僕は、最初から喜美子の才能を認めていて、ずっと世間に知らしめたかった。なのに、いつも世間は『奥さん』としてでしか、認めてくれなかった。

『川原八郎』と言う陶芸家のせいで。

僕は、穴窯をやり続ける喜美子を信じてやれなかった。
だからと言うわけではないが、彼女の足枷になる事は出来るだけ取り除いてやりたかった。
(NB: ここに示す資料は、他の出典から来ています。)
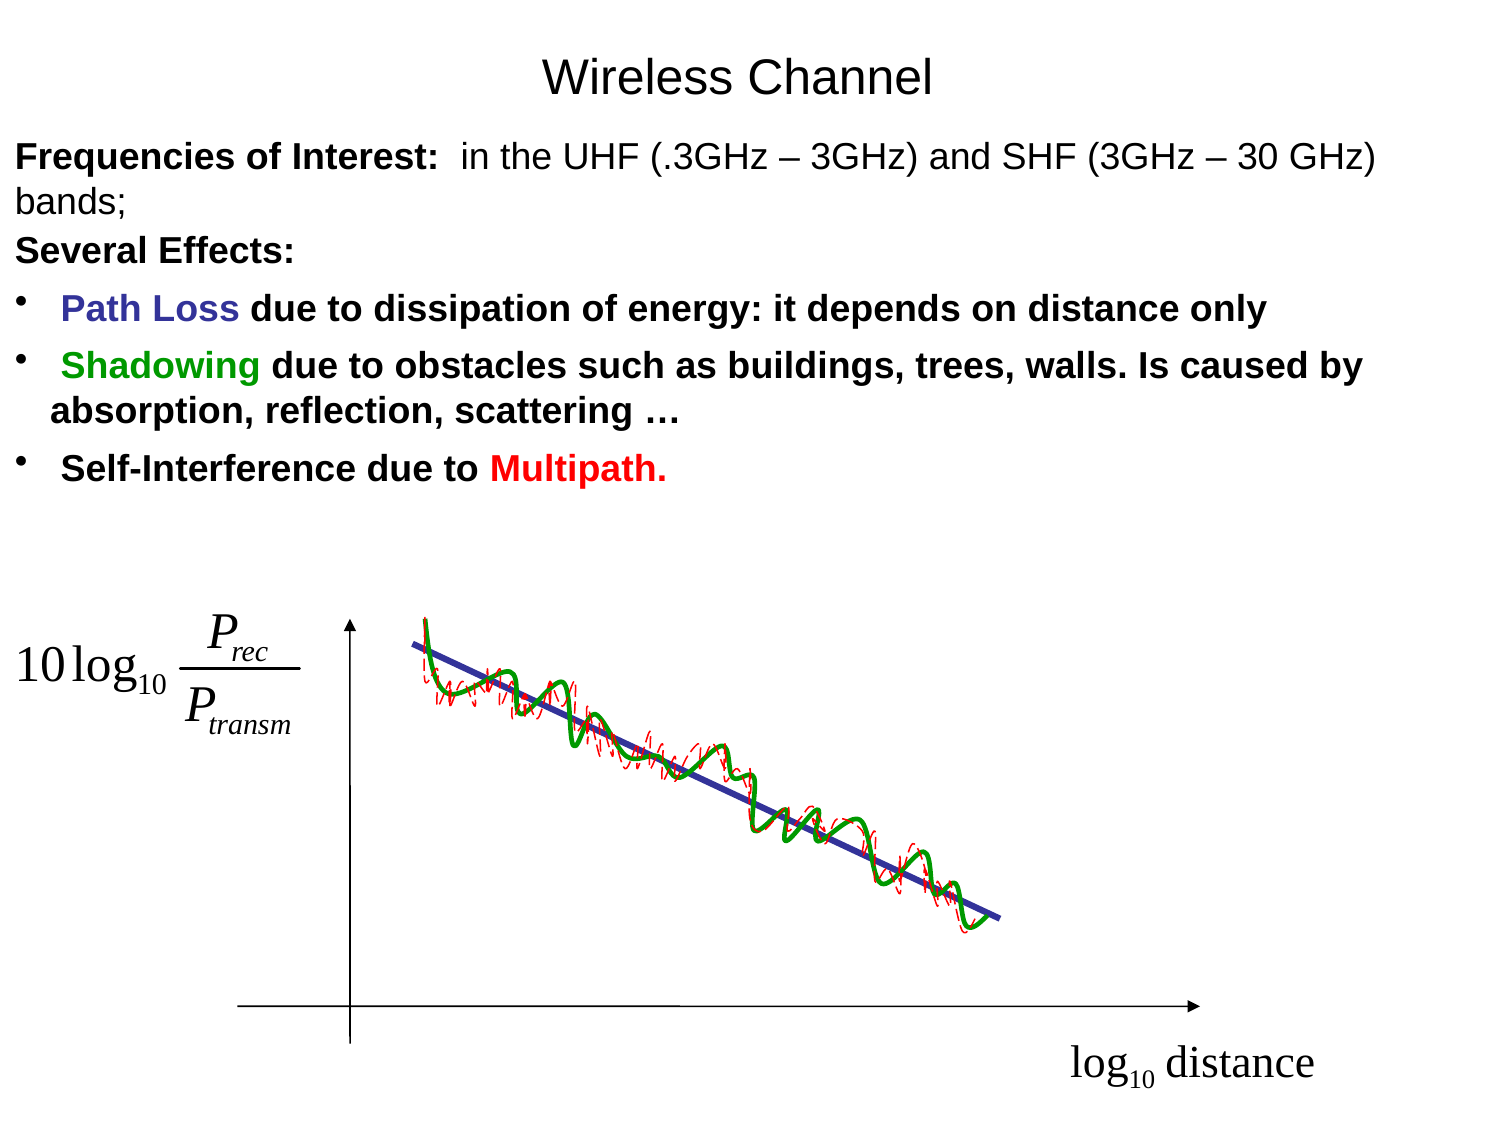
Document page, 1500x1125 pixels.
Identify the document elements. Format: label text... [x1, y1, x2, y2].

text_box [788, 810, 801, 827]
text_box [678, 773, 686, 778]
text_box [743, 774, 749, 790]
text_box [575, 698, 647, 751]
text_box Frequencies of Interest: in the UHF (.3GHz – 3GHz) and SHF (3GHz – 30 GHz) bands; [0, 124, 1425, 230]
text_box [425, 618, 548, 700]
text_box Wireless Channel [0, 37, 1475, 113]
text_box [526, 698, 530, 712]
text_box [343, 618, 357, 1006]
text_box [1063, 1030, 1324, 1101]
text_box [875, 855, 899, 878]
text_box [663, 744, 687, 770]
text_box [784, 825, 797, 842]
text_box [650, 737, 661, 756]
text_box [849, 818, 869, 851]
text_box [725, 748, 731, 779]
text_box [569, 717, 586, 746]
text_box [878, 874, 893, 885]
text_box [943, 885, 950, 896]
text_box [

柴田さんに喜美子の為に信楽を出るのか?と聞かれたが、そこまでカッコいいものではないが、そうあればいいとも思っていた。
夫としてのプライドだ。

喜美子のことを、お願いします。
そう柴田さんに頭を下げて、信楽を出る覚悟を再度固めていた。

信楽の街を見下ろせる場所に八郎は登り、街を見下ろした。
10年住んだ地、新しい仲間も、家族もここにいる。

この先に続く道に何があるのか。
不安は大きいが、
喜美子の成功、武志の幸せをただ願い。信楽の地に礼をしていた。ふかく、深くお辞儀をした。


あとがき
八郎さんはなぜ信楽を離れたのか??本編を見てる時、眠れなくなるくらい想像しました。その一つの理由を、今回文章にしてみました。
この様に、いつも私の妄想を掻き立ててくれる、朝ドラスカーレットに改めてお礼を言いたいです。
なお、これは、私の完全なる妄想です。本編とは全く関係がありませんので、あしからずです。